El proyecto independentista tampoco tiene justificación racional en el campo económico. No hay más que observar a las miles de grandes empresas y patrimonios familiares que han huido de Cataluña en los últimos meses para intuir que una hipotética secesión sería una ruina para los catalanes. No se han ido de Cataluña por casualidad. Esos “exiliados” económicos han hecho un profundo análisis del altísimo coste económico de este nuevo y subvencionado virus patriótico que tiene paralizadas cientos de inversiones.

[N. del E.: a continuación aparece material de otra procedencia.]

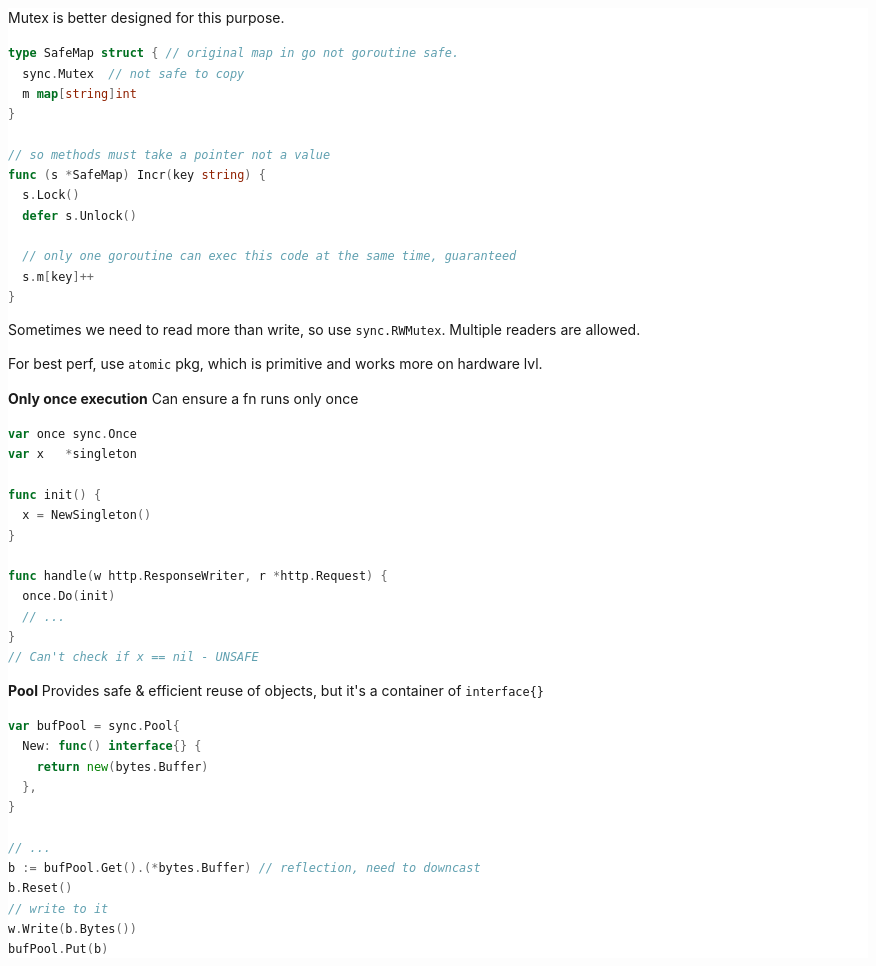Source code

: Mutex is better designed for this purpose.

```go
type SafeMap struct { // original map in go not goroutine safe.
  sync.Mutex  // not safe to copy
  m map[string]int
}

// so methods must take a pointer not a value
func (s *SafeMap) Incr(key string) {
  s.Lock()
  defer s.Unlock()

  // only one goroutine can exec this code at the same time, guaranteed
  s.m[key]++
}
```

Sometimes we need to read more than write, so use `sync.RWMutex`.
Multiple readers are allowed.

For best perf, use `atomic` pkg, which is primitive and works more on hardware lvl.

**Only once execution**
Can ensure a fn runs only once

```go
var once sync.Once
var x	*singleton

func init() {
  x = NewSingleton()
}

func handle(w http.ResponseWriter, r *http.Request) {
  once.Do(init)
  // ...
}
// Can't check if x == nil - UNSAFE
```

**Pool**
Provides safe & efficient reuse of objects, but it's a container of `interface{}`

```go
var bufPool = sync.Pool{
  New: func() interface{} {
    return new(bytes.Buffer)
  },
}

// ...
b := bufPool.Get().(*bytes.Buffer) // reflection, need to downcast
b.Reset()
// write to it
w.Write(b.Bytes())
bufPool.Put(b)
```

La ruptura con España nos condenaría a un tenebroso aislamiento económico y un empobrecimiento sin precedentes. La ruptura económica con tu principal cliente (resto de España) y la expulsión inmediata de la Unión Monetaria Europea nos empujaría a un abismo económico que duraría años. La riqueza catalana, expresada en términos de PIB, caería más de un 20%, incluso sin tener en cuenta los costes de adoptar una nueva moneda.

Hay que estar muy lobotomizado para no ver que prescindir del euro, salir del paraguas del BCE y de la zona económica de libre circulación de mercancías encarecería las exportaciones y limitaría el crédito comercial. Esa ruptura del marco económico y legal implicaría una mayor incertidumbre que mermaría la competitividad de cualquier empresa. Si a estos elementos le sumamos la creación de nuevas fronteras, nuevos aranceles, dejar de recibir fondos europeos y descolgarnos del Banco Europeo de Inversiones, el escenario sería desolador.

Pero no sólo son estas las consecuencias de una hipotética secesión. Los mercados huyen de todo aquello que suene a desequilibrio e inseguridad. El dinero es lo más asustadizo que hay. Se dispararían automáticamente las primas de riesgo hasta tal punto que harían no financiable la creación de un nuevo país que necesitaría crear nuevas estructuras de estado como la seguridad social, defensa, instituciones financieras y fiscales, tribunales de justicias, control aduanero y de fronteras, diplomacia internacional, negociación de nuevos tratados de adhesión a instituciones internacionales, entre otras.

Por otro lado, además, en ninguna cabeza sensata cabe la idea de irse y dejarle todas las deudas al anterior “casero”. Al menos, esa nueva Cataluña debería asumir unos 180.000 millones de euros, como parte proporcional de la actual deuda pública española. Obviamente, ese nuevo estado también debería asumir el coste de las inversiones en ejecución y otros proyectos vitales como las interconexiones energéticas con Francia.

Estos elementos dispararían las cifras de desempleo, comprometerían el cobro de pensiones, resto de prestaciones sociales y obligaría a subir los impuestos más aún. Ningún gobierno del mundo soportaría tal tsunami económico. Ni siquiera uno dirigido con un líder supremo “sin baches en el ADN”. La paz social, el equilibrio social y la convivencia se romperían en mil pedazos, más aún cuando la mitad de Cataluña es abiertamente contraria a esa secesión.

En definitiva, sin empresas, sin España, sin Europa, sin dinero, sin financiación asumible y con todo por hacer, la independencia de Cataluña es una atolondrada quimera que sólo se puede defender utilizando el intestino para pensar. Condenar a dos generaciones de catalanes a la miseria para que los aburguesados patrimonios separatistas de tota la vida sigan creciendo. Es un suicidio.